The sun was not enough for me. My face was his rose, tender with fragility and sweet spice. My voice is a cornerless sonnet wandering over the badlands of my curving, roiling psyche. I needed more to wrap the soft landscape of my body in a dream of domesticity and feral, fertile goodness. He selects me for his vase. I smile, a horizon stretching across my floral face, my eyes the blue moons good things happen in once.
No Satisfaction
Wrapped in the same name as my nemesis, a theory frictioning frantically with a reality so sharp that it cuts, and the theory is bleeding, and we drink too much at lunch. Too much. The ice in the pond is too much. A patchwork of cold. The theory of feminine wild wiles can get no satisfaction. She bares her hair to a hillside of honor and visibility. An elevator, snipped from its cable, floats toward frosty regions of unprepared wine.
Biggest Regret
Red code of dawn for love letters from Hades. The grass is always greener -or sharper- on the other side. The machine buzzes in my head, strips memories from me like old wallpaper. Treatment, they said. The forlorn math of always being emptier than you should be. Suffering souls singe. Early in the morning, I drove over the alligator river. Not I. My husband drove. And I went. I was a cave. A crayon. They broke me, but I still color. I just can’t see lines anymore. It’s all a disarray of color and exultation and expectation, and everywhere the smell of terrarium.

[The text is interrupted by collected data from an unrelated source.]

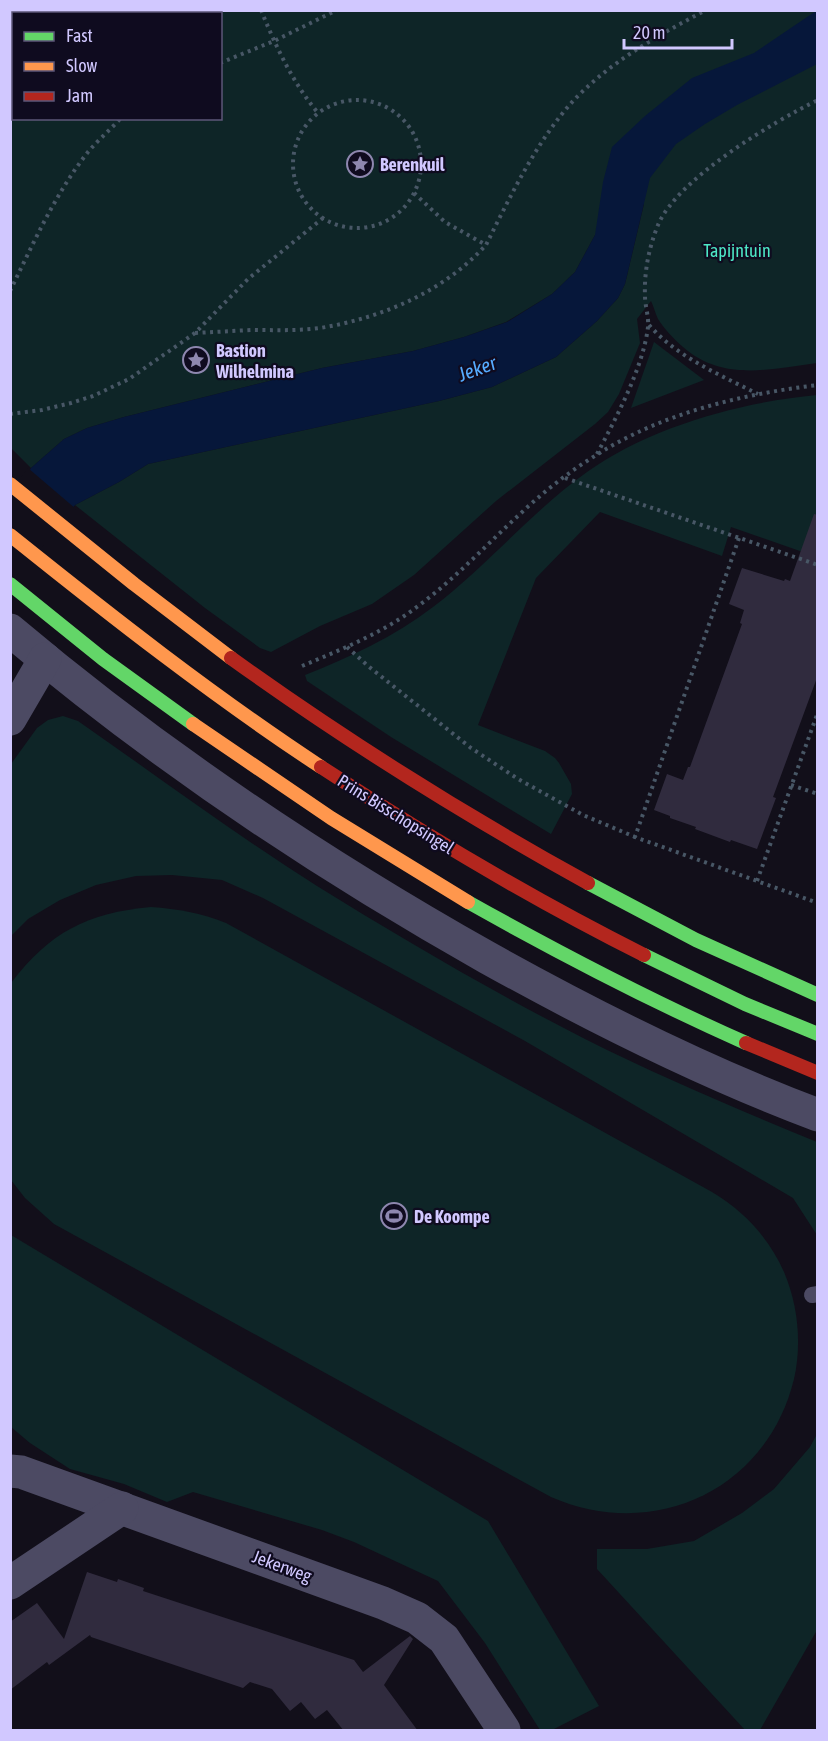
<svg xmlns="http://www.w3.org/2000/svg" width="828" height="1741" font-family="'Asap Condensed',sans-serif">
  <rect width="100%" height="100%" fill="#120f1a"/>
  <g fill="#0e2527">
    <path d="M137,11H817V363C770,369 723,382 683,347C673,338 665,330 658,319C655,313 654,307 651,301L637,319L640,343L619,394L608,412L595,424L496,501L414,575L372,604L320,626L271,652L260,648L205,608L75,505L119,482L148,464L439,401L492,387L556,357L597,321L618,298L625,284L644,204L595,235L575,272L552,294L506,322L464,337L413,351L322,368L124,417L87,428L64,439L31,468L11,448L10,71H13L14,118H220V14H138Z"/>
    <polygon points="654,342 704,380 631,408"/>
    <path d="M817,395V557L731,527L722,556L600,512L536,578L478,725L545,751L555,758L559,763L571,784L572,794L551,834L391,737L307,681L305,675C350,657 394,637 433,607C487,566 531,512 587,472C650,427 741,402 817,395Z"/>
    <path d="M63,716L78,721C157,776 235,834 317,886C404,940 493,992 585,1039C661,1077 739,1110 817,1142V1235L793,1198L525,1041L263,898L222,880L172,875L136,876L96,885L60,900L28,919L11,936V764L37,728L48,720Z"/>
    <path d="M151,907C178,909 201,913 226,923L712,1192C744,1211 769,1238 784,1272C798,1305 802,1344 794,1379C767,1490 654,1542 551,1497L54,1224L25,1198L11,1180V983C50,932 87,913 151,907Z"/>
    <polygon points="11,1235 488,1521 599,1706 552,1730 540,1730 485,1643 438,1581 354,1542 322,1530 193,1492 167,1502 124,1484 70,1469 30,1443 11,1427"/>
    <polygon points="817,1434 817,1630 760,1730 745,1730 597,1569 597,1549 647,1549 694,1541 742,1513 774,1489 810,1447"/>
  </g>
  <polygon fill="#06173a" points="816,11 817,11 817,64 737,105 705,124 676,144 650,178 625,284 618,298 597,321 556,357 492,387 439,401 148,464 119,482 75,505 11,580 11,497 31,468 64,439 87,428 124,417 322,368 413,351 464,337 507,322 552,294 575,272 595,235 603,182 612,147 645,116 692,78 754,53"/>
  <polygon fill="#120f1a" points="28,468 76,509 10,583 10,492"/>
  <g fill="#302b3e">
    <polygon points="814,514 818,515 818,675 773,797 776,798 757,849 731,840 730,842 695,829 696,827 670,818 670,816 654,810 667,774 683,780 688,767 690,767 742,624 740,623 744,610 729,604 742,568 784,581 785,579 790,581"/>
    <polygon points="87,1572 117,1582 118,1579 144,1588 143,1591 354,1660 363,1672 410,1636 413,1639 384,1685 418,1731 344,1731 327,1710 315,1719 301,1702 290,1711 272,1689 250,1682 243,1688 91,1637 90,1635 49,1665 47,1662 10,1690 10,1622 37,1603 64,1639"/>
  </g>
  <g fill="none" stroke-linecap="round" stroke-linejoin="round">
    <g stroke="#485766" stroke-width="4" stroke-dasharray="3 4.5" stroke-linecap="butt">
      <path d="M261,10C276,47 293,83 318,113"/>
      <polyline points="220,63 274,41 337,10"/>
      <circle cx="357" cy="164" r="64"/>
      <path d="M414,193L445,222L486,245C510,197 537,140 574,100C611,61 659,35 706,10"/>
      <path d="M10,291C33,244 55,194 88,152C98,140 110,130 121,118"/>
      <path d="M649,325C677,357 720,375 758,394"/>
      <path d="M195,333C214,332 232,331 251,330C274,330 297,331 320,328C382,318 443,292 486,245"/>
      <polyline points="10,414 42,410 71,403 93,396 129,379 195,333 248,279 323,218"/>
      <path d="M597,454C616,418 643,368 648,327C649,317 645,306 645,296C644,272 649,247 658,225C677,179 773,122 818,100"/>
      <polyline points="565,478 818,565"/>
      <polyline points="739,538 635,837 818,903"/>
      <polyline points="347,647 368,666 471,748 518,779 583,815 635,837"/>
      <path d="M302,666C342,649 383,633 418,606C455,579 486,545 519,515C543,492 570,471 598,454C663,413 742,394 818,385"/>
      <polyline points="791,785 818,794"/>
      <polyline points="757,881 818,712"/>
    </g>
    <polyline stroke="#4c4a63" stroke-width="16" points="812,1295 818,1294"/>
    <g stroke="#4c4a63" stroke-width="33">
      <polyline points="127,10 128,14"/>
      <polyline points="10,59 14,59"/>
      <path d="M10,630C158,755 319,863 488,958C594,1017 703,1072 818,1115"/>
      <polyline points="10,719 45,659"/>
      <polyline points="10,1471 21,1472 383,1603 417,1618 444,1639 504,1730"/>
      <polyline points="10,1583 122,1508"/>
    </g>
    <g stroke="#63d668" stroke-width="14">
      <polyline points="10,584 103,659 193,724"/>
      <polyline points="588,883 696,940 818,995"/>
      <path d="M468,902C559,953 651,1001 746,1043"/>
      <polyline points="644,955 745,1004 818,1034"/>
    </g>
    <g stroke="#ff974d" stroke-width="14">
      <polyline points="10,484 134,584 231,658"/>
      <path d="M10,535C111,616 213,696 321,767"/>
      <polyline points="193,724 331,818 468,902"/>
    </g>
    <g stroke="#b3261e" stroke-width="14">
      <path d="M231,658C345,740 465,815 588,883"/>
      <path d="M321,767C425,835 532,899 644,955"/>
      <polyline points="746,1043 818,1073"/>
    </g>
  </g>
  <defs>
    <symbol id="sight-ring" viewBox="-11 -11 22 22"><circle r="9.5" fill="#0f0b1f" stroke="#8e87af" stroke-width="1.5"/><path d="M0-6L1.8-2.2L6-1.7L2.9 1.2L3.7 5.4L0 3.3L-3.7 5.4L-2.9 1.2L-6-1.7L-1.8-2.2Z" fill="#8e87af"/></symbol>
    <symbol id="stadium-ring" viewBox="-11 -11 22 22"><circle r="9.5" fill="#0f0b1f" stroke="#8e87af" stroke-width="1.5"/><path d="M0-5a6.5 5 0 1 0 0 10a6.5 5 0 1 0 0-10ZM-3.5-1.8h7v3.6h-7Z" fill="#8e87af"/></symbol>
  </defs>
  <g fill-rule="evenodd">
    <use href="#sight-ring" x="345" y="149" width="30" height="30"/>
    <use href="#sight-ring" x="181" y="345" width="30" height="30"/>
    <use href="#stadium-ring" x="379" y="1201" width="30" height="30"/>
  </g>
  <g text-anchor="middle" dominant-baseline="central" stroke-width="4.5" stroke-linejoin="round" paint-order="stroke">
    <g font-size="18" font-weight="bold" fill="#d1c8ff" stroke="#0f0b1f" text-anchor="start">
      <text x="380" y="164">Berenkuil</text>
      <text x="216" y="350">Bastion<tspan x="216" dy="21">Wilhelmina</tspan></text>
      <text x="414" y="1216">De Koompe</text>
    </g>
    <g font-size="18" fill="#4de7c6" stroke="#0f0b1f">
      <text x="737" y="250">Tapijntuin</text>
    </g>
    <g font-size="18" fill="#d1c8ff" stroke="#0f0b1f">
      <text transform="translate(396 814) rotate(32)">Prins Bisschopsingel</text>
      <text transform="translate(282 1566) rotate(20)">Jekerweg</text>
    </g>
    <g font-size="20" font-style="italic" fill="#56abff" stroke="#0f0b1f">
      <text transform="translate(477 368) rotate(-20)">Jeker</text>
    </g>
  </g>
  <rect width="828" height="1741" fill="none" stroke="#d1c8ff" stroke-width="24"/>
  <rect x="12" y="12" width="210" height="108" fill="#0f0b1f" stroke="#5d5779" stroke-width="1.5"/>
  <rect x="24" y="32" width="30" height="9" fill="#63d668" stroke="#5d5779" stroke-width="1.5"/>
  <text x="66" y="42" font-size="18" fill="#d1c8ff">Fast</text>
  <rect x="24" y="62" width="30" height="9" fill="#ff974d" stroke="#5d5779" stroke-width="1.5"/>
  <text x="66" y="72" font-size="18" fill="#d1c8ff">Slow</text>
  <rect x="24" y="92" width="30" height="9" fill="#b3261e" stroke="#5d5779" stroke-width="1.5"/>
  <text x="66" y="102" font-size="18" fill="#d1c8ff">Jam</text>
  <path d="M624 39v9h108v-9" fill="none" stroke="#d1c8ff" stroke-width="3"/>
  <text x="633" y="39" font-size="18" fill="#d1c8ff" stroke="#0f0b1f" stroke-width="4.5" paint-order="stroke">20 m</text>
</svg>
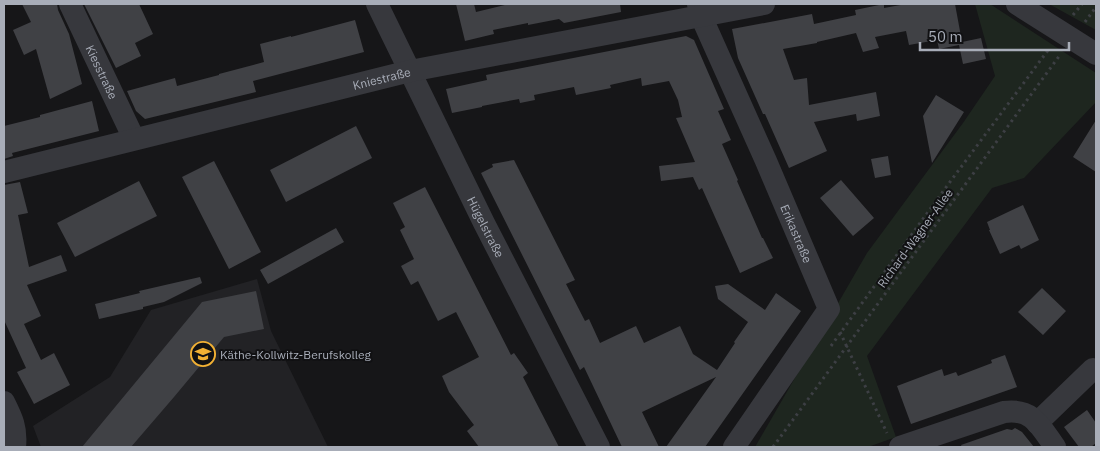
<svg xmlns="http://www.w3.org/2000/svg" width="1100" height="451" font-family="'IBM Plex Sans',sans-serif">
<style>
.built{fill:#222225}
.green{fill:#1e261f}
.building{fill:#404145}
.lines{fill:none;stroke-linecap:round;stroke-linejoin:round}
.path{stroke:#3d3f44;stroke-width:3;stroke-dasharray:2.5 4;stroke-linecap:butt}
.minor{stroke:#37383d;stroke-width:22}
.labels{text-anchor:middle;dominant-baseline:central;stroke-width:4;stroke-linejoin:round;paint-order:stroke}
.street-label{font-size:12px;fill:#a8adb8;stroke:#111113}
.poi-label{font-size:12px;fill:#a8adb8;stroke:#111113;text-anchor:start}
</style>
<rect width="100%" height="100%" fill="#161618"/>
<path class="built" d="M257,279L271,331L328,447H41L33,426L110,377L151,310Z"/>
<path class="green" d="M975,4H990L1096,73V102L1024,178L992,188L867,356L896,437L868,447H755L867,253L963,123L995,76Z
M1049,4H1096V30Z"/>
<path class="building" d="M22,4H57L58,10L69,34L82,84L50,99L36,49L24,55L13,30L31,22Z
M84,4H139L153,34L135,43L141,56L116,68Z
M456,4H474L476,12L509,4H620L621,12L564,23L559,19L528,25V23L493,30L494,34L465,41Z
M884,4V8L906,4H955L962,42L981,38L986,59L963,64L959,45L939,49L937,40L909,45L906,31L875,37L879,48L863,52L856,33L817,42V43L783,49L794,80L807,78L809,105L876,92L880,116L857,121L856,114L814,122L827,151L789,168L765,114H763L738,58L732,29L812,14L814,24L856,15L855,10Z
M355,20L364,52L253,81L256,92L145,119L136,111L127,91L175,78L177,86L219,75V74L264,62L260,44L291,36V37Z
M686,36L694,40L724,109L718,111L731,140L722,144L738,180L737,181L762,238H763L773,258L740,273L702,188L699,190L693,177L661,181L659,166L695,162L676,118L682,117L678,100L669,81L642,86L641,78L610,85L611,88L576,95L574,87L534,95L535,100L520,103L519,99L482,106V107L452,113L446,89L487,80L486,75Z
M936,95L964,112L932,163L923,116Z
M92,101L99,131L12,153L13,156L4,159V126L40,117V115Z
M1096,120V172L1073,157Z
M356,126L372,158L286,202L270,170Z
M888,156L891,175L875,178L871,159Z
M514,160L575,280L566,284L585,321L589,319L600,343L636,326L644,343L680,326L693,354L717,370L735,343L734,342L748,322L718,299L715,286L728,284L765,310L776,293L801,311L705,447H666L716,377L642,412L659,447H622L584,367L580,370L481,173L493,167L492,164Z
M214,161L261,252L229,269L182,177Z
M841,180L874,218L853,236L820,198Z
M139,181L157,216L75,257L57,223Z
M20,182L28,213L18,215L29,267L61,255L67,271L27,285L41,316L24,324L41,360L54,353L70,385L34,404L17,372L26,368L4,320V185Z
M425,187L511,355L514,353L528,373L523,377L559,447H479L467,431L474,425L449,392L442,376L479,357L456,312L438,321L418,281L411,285L401,266L414,259L400,230L405,227L393,203Z
M1023,205L1039,240L1021,249L1019,245L1000,254L989,230H990L987,222Z
M336,228L344,242L268,284L260,270Z
M200,277L202,283L164,302L143,307V309L99,319L95,304L140,293L139,291Z
M1042,288L1066,311L1043,335L1018,312Z
M256,291L264,329L224,337L174,397L131,447H82L202,302Z
M1005,355L1017,387L911,424L897,386L942,369L944,376L956,372L958,376L992,363L991,360Z
M1087,410L1096,423V443L1091,447H1079L1064,427Z
M1015,428L1022,432L1034,447H962L961,445L1007,429L1012,430Z"/>
<g class="lines">
<path class="path" d="M1073,15L1082,4
M1085,22L1096,7
M840,332L887,433
M831,346L941,194L1049,49
M773,447L1060,55"/>
<g class="minor">
<path id="s1" d="M70,4L134,139"/>
<path id="s2" d="M377,4L484,223L599,447"/>
<path id="s3" d="M698,4L701,16L766,161L829,309L734,447"/>
<path d="M1017,4L1096,54"/>
<path id="s4" d="M4,172L410,71L764,4"/>
<path d="M4,402C12,418 17,428 15,447"/>
<path d="M1037,423L1093,369"/>
<path d="M900,447L1004,412C1033,408 1040,426 1055,447"/>
</g>
</g>
<defs>
<symbol id="school-ring" viewBox="-11 -11 22 22"><circle r="9.5" fill="#111113" stroke="#f2b134" stroke-width="1.5"/><path d="M0-5L7-2L0 1L-7-2ZM-4 1L0 2.5L4 1V4Q0 6-4 4Z" fill="#f2b134"/></symbol>
</defs>
<g fill-rule="evenodd">
<use href="#school-ring" x="189" y="340" width="28" height="28"/>
</g>
<g class="labels">
<g class="street-label">
<text stroke="none"><textPath href="#s1" startOffset="75">Kiesstraße</textPath></text>
<text stroke="none"><textPath href="#s4" startOffset="389">Kniestraße</textPath></text>
<text stroke="none"><textPath href="#s2" startOffset="248">Hügelstraße</textPath></text>
<text stroke="none"><textPath href="#s3" startOffset="250">Erikastraße</textPath></text>
<text transform="translate(915 238) rotate(-54)">Richard-Wagner-Allee</text>
</g>
<g class="poi-label">
<text x="220" y="354">Käthe-Kollwitz-Berufskolleg</text>
</g>
</g>
<rect width="1100" height="451" fill="none" stroke="#a8adb8" stroke-width="10"/>
<path d="M920 42v8h149v-8" fill="none" stroke="#a8adb8" stroke-width="2.5"/>
<text x="928" y="42" font-size="15" fill="#a8adb8" stroke="#111113" stroke-width="4" paint-order="stroke">50 m</text>
</svg>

A Dirty and Dangerous Little Thing
I’ve been telling a story with leaves and flowers I pressed the life out of. I’ve been telling a story about blue blood, ballerinas, and balls. The story has many climaxes, like a woman with her lover who is with the beat of her heart. My heart is a snare drum, making rickety rock music and frightful calls to war with the past. I don’t allow children to listen to my story and neither should you. How grace bred with elegance until the world, fat with starlight, burst and space filled with shimmering crystals of silence. My heart, a dirty and dangerous little thing, leapt from a shadow into the great knowing.
We Will Never Reap
Unattended sparrows sow the fields with lavender. The fragrance betrays the eroticism of the fluffy clouds, looking down like a lover on a world that doesn’t know it’s asleep. When through the pearlescent gates the ocean begins to pour like a spilled drink, I made a raft from my studio desk, with an umbrella for a roof. Beneath the waves, Leviathan with centuries of teeth and an appetite for the twisted. The lavender will wash away. The warped odor of regrettable flesh will be all that is left. I sail to a rippled shore covered in sunbathing dreams.